Set problem:
Copy the lines of the records below verbatim, starting with the line that contains "family: Araneidae" and going through the line that contains "scientific name: Anarta trifolii", with both of those lines included.

Dataset:
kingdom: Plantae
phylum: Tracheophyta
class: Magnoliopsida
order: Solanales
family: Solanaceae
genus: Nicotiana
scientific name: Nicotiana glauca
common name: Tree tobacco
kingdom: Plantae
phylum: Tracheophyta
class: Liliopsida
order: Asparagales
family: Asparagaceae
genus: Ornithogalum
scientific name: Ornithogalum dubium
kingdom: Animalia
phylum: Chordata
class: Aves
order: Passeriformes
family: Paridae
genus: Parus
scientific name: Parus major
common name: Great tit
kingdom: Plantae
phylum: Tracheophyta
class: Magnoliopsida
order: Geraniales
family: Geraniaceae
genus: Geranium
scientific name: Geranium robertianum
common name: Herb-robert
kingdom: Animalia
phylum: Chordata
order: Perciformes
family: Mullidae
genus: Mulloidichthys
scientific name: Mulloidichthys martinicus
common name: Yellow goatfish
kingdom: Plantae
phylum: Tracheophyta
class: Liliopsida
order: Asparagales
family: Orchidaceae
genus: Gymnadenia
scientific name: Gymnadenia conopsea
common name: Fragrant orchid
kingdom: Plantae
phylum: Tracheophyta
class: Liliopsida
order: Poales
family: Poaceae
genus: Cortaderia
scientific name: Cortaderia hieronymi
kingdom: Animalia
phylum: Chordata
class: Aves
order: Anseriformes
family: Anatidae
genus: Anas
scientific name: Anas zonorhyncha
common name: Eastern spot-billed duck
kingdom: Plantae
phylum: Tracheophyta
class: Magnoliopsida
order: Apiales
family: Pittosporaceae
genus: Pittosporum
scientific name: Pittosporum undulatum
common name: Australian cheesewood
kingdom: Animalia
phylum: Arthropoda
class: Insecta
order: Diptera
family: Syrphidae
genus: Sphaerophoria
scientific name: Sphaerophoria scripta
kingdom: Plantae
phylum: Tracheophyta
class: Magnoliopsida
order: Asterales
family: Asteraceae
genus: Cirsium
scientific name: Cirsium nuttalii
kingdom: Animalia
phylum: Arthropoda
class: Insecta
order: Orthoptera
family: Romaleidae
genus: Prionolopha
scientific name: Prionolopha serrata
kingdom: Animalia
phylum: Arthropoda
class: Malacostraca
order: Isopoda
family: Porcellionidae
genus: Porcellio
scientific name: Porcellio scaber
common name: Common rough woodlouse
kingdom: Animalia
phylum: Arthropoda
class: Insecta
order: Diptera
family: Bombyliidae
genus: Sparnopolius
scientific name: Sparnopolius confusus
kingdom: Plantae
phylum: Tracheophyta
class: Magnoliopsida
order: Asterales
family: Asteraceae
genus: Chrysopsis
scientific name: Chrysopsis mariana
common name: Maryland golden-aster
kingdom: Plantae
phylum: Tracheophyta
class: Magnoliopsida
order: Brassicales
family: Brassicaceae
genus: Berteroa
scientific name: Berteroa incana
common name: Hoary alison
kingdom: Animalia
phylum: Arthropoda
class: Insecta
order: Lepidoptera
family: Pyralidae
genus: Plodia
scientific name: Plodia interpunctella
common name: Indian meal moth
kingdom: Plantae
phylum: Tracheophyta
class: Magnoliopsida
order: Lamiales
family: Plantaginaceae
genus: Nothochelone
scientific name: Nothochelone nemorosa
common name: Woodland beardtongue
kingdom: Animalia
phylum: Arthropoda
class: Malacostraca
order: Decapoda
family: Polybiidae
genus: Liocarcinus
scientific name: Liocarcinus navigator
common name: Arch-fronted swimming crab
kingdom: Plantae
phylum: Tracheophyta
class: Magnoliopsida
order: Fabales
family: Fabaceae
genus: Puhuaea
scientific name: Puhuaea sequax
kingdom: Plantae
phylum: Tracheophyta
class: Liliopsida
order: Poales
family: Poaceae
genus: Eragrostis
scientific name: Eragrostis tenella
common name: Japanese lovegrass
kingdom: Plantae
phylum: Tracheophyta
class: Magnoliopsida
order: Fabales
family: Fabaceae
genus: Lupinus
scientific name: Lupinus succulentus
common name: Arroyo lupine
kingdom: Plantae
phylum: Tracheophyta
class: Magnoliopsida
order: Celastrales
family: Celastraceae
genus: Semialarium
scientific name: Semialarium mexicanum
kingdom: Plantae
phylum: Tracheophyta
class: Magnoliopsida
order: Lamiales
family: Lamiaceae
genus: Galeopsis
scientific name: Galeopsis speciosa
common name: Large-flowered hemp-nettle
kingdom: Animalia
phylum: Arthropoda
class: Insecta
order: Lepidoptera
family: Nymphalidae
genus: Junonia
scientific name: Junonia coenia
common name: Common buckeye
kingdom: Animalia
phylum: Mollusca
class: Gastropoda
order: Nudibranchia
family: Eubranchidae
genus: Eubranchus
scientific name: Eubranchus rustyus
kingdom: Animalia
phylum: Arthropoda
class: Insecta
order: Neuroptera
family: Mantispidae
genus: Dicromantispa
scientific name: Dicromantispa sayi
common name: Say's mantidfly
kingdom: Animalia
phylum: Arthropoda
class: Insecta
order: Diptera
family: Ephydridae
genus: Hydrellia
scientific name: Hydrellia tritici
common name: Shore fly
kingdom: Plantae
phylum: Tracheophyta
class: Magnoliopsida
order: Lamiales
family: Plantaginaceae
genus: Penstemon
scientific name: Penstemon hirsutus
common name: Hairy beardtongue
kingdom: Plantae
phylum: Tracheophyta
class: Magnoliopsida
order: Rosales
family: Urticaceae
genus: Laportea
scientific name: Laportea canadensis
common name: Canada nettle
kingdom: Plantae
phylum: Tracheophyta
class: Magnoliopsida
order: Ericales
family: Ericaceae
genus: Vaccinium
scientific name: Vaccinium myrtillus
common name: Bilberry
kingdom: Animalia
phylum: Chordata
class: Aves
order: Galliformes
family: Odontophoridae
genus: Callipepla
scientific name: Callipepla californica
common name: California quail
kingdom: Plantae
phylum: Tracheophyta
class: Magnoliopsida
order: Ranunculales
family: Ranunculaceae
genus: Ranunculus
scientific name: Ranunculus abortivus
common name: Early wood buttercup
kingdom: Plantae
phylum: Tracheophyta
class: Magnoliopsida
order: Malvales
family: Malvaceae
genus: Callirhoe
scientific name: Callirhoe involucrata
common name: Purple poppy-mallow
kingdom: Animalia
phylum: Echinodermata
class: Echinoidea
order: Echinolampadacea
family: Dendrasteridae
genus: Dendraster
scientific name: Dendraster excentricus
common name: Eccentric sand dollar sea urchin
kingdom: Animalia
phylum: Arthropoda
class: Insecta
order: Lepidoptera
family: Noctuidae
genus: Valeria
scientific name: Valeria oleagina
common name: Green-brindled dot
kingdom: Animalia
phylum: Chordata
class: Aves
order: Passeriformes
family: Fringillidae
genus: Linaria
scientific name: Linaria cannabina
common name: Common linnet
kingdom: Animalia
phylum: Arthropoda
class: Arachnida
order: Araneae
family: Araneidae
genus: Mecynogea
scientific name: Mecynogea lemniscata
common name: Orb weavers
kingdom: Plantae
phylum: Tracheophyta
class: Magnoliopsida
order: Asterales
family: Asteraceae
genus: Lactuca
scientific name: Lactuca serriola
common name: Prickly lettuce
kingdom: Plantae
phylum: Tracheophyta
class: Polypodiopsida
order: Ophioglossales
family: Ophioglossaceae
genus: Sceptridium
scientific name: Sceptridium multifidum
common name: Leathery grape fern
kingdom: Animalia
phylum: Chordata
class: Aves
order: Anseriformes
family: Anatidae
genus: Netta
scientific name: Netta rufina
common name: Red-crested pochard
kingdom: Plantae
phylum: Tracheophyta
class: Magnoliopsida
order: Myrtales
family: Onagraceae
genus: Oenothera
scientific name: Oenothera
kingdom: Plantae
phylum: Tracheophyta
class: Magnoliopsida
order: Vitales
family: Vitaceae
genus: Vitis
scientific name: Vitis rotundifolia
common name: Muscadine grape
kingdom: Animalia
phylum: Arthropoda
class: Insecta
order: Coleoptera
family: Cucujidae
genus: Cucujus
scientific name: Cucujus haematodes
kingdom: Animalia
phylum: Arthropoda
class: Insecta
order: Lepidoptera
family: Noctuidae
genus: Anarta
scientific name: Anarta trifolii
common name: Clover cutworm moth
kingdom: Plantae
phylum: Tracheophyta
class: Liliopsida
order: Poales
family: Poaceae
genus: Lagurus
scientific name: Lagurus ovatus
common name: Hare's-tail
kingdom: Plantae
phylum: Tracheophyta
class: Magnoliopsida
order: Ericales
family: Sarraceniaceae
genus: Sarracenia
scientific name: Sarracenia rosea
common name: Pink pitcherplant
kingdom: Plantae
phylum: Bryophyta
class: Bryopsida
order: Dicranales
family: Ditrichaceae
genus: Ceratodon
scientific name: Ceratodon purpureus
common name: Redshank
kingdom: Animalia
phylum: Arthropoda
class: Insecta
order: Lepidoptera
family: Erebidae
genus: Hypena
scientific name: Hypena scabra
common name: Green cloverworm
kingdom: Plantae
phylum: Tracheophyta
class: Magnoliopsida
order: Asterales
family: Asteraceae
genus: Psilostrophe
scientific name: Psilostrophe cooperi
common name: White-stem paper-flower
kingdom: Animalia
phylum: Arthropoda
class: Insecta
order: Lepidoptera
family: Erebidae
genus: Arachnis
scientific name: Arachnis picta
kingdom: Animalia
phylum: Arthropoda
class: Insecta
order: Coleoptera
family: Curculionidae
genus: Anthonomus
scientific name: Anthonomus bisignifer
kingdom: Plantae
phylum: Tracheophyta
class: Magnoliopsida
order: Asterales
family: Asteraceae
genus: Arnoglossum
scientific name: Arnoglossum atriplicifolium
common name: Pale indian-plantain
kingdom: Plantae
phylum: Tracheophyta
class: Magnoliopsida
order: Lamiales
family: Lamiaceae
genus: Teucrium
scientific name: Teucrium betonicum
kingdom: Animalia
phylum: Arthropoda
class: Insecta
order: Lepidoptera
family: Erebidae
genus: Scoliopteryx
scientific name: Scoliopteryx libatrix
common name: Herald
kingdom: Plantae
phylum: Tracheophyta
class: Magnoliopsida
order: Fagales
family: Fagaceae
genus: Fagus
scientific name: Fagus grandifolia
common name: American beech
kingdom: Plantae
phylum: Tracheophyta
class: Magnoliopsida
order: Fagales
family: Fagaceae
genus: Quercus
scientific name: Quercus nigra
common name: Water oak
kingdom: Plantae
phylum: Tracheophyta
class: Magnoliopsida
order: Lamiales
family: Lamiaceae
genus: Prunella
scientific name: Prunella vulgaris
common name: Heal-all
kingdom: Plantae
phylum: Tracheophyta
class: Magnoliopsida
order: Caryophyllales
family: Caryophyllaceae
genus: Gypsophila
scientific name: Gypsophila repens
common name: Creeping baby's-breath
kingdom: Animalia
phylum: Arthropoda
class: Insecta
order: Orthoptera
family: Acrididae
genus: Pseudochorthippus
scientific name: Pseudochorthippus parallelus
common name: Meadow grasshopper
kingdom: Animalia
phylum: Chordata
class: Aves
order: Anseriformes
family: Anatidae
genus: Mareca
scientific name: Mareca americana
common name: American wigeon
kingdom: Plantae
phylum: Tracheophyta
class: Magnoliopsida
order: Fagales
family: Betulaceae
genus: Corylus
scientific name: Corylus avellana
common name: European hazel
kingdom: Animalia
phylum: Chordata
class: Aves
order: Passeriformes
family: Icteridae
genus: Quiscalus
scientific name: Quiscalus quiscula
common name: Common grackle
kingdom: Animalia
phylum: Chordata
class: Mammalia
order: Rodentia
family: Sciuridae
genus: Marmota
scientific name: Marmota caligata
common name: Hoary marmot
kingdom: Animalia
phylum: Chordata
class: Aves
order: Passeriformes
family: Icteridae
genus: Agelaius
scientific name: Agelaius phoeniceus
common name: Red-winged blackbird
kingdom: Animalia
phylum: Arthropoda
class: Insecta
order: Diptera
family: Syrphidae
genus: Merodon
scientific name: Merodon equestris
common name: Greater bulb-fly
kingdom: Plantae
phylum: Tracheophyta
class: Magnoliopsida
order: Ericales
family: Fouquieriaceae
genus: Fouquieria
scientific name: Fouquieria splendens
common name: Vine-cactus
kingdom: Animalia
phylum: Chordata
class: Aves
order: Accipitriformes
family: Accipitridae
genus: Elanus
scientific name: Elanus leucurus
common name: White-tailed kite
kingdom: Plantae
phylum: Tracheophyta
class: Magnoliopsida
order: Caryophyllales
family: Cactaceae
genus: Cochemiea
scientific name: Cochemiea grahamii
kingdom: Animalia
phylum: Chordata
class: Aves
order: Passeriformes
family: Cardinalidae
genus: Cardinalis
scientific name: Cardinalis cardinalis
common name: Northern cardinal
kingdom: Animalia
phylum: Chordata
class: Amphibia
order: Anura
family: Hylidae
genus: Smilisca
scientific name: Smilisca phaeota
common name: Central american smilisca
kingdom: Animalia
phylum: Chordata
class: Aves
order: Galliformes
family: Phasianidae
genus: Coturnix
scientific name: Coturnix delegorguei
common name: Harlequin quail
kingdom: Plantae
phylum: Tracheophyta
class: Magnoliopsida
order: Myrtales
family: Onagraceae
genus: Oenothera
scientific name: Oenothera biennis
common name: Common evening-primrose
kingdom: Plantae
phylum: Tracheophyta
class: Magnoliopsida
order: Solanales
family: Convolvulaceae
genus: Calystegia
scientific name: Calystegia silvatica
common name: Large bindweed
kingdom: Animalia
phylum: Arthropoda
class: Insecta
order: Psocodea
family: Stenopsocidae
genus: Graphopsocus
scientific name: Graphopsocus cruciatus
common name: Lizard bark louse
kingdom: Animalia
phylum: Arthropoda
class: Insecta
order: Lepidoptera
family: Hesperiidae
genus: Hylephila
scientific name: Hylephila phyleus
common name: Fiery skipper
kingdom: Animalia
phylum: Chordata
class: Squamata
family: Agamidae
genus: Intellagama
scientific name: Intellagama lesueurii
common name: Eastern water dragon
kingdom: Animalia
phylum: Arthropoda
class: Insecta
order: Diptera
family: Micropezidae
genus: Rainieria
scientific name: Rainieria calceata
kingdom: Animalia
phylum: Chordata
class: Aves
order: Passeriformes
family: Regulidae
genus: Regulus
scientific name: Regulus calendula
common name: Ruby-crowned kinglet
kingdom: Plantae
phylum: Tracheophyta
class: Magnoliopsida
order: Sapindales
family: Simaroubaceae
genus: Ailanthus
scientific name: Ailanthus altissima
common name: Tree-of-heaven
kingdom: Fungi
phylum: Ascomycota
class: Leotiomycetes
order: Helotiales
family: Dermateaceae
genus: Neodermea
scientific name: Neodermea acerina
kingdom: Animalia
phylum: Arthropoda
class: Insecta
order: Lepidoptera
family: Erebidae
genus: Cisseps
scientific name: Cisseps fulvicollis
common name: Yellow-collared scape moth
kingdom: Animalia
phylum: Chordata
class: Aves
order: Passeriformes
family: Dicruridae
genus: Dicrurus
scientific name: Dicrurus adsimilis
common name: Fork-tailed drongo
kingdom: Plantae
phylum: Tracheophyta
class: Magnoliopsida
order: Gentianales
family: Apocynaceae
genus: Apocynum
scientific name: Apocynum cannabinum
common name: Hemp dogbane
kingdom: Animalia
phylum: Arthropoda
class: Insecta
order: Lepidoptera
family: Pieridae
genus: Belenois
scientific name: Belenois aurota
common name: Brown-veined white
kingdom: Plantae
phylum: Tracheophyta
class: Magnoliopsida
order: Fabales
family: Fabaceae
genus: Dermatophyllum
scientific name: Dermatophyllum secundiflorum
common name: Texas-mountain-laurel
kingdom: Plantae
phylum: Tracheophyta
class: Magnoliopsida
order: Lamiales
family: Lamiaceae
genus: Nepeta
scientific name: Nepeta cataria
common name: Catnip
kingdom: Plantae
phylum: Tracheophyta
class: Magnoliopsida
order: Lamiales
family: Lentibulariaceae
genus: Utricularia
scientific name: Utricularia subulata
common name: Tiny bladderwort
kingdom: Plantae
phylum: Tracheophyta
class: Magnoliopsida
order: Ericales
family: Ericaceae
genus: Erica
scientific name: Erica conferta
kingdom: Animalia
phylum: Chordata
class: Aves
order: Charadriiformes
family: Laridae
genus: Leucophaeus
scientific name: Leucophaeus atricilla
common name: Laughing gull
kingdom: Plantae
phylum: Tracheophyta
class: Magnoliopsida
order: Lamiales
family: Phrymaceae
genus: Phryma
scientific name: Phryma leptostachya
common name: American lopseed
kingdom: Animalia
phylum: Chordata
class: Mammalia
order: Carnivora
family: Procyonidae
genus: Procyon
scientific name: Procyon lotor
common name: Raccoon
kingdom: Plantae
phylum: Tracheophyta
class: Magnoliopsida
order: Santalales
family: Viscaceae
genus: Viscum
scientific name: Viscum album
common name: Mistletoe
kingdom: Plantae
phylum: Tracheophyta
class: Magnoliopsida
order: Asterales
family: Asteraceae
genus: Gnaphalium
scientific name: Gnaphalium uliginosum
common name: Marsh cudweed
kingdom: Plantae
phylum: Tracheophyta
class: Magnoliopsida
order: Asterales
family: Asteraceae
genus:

Result of this exercise:
family: Araneidae
genus: Mecynogea
scientific name: Mecynogea lemniscata
common name: Orb weavers
kingdom: Plantae
phylum: Tracheophyta
class: Magnoliopsida
order: Asterales
family: Asteraceae
genus: Lactuca
scientific name: Lactuca serriola
common name: Prickly lettuce
kingdom: Plantae
phylum: Tracheophyta
class: Polypodiopsida
order: Ophioglossales
family: Ophioglossaceae
genus: Sceptridium
scientific name: Sceptridium multifidum
common name: Leathery grape fern
kingdom: Animalia
phylum: Chordata
class: Aves
order: Anseriformes
family: Anatidae
genus: Netta
scientific name: Netta rufina
common name: Red-crested pochard
kingdom: Plantae
phylum: Tracheophyta
class: Magnoliopsida
order: Myrtales
family: Onagraceae
genus: Oenothera
scientific name: Oenothera
kingdom: Plantae
phylum: Tracheophyta
class: Magnoliopsida
order: Vitales
family: Vitaceae
genus: Vitis
scientific name: Vitis rotundifolia
common name: Muscadine grape
kingdom: Animalia
phylum: Arthropoda
class: Insecta
order: Coleoptera
family: Cucujidae
genus: Cucujus
scientific name: Cucujus haematodes
kingdom: Animalia
phylum: Arthropoda
class: Insecta
order: Lepidoptera
family: Noctuidae
genus: Anarta
scientific name: Anarta trifolii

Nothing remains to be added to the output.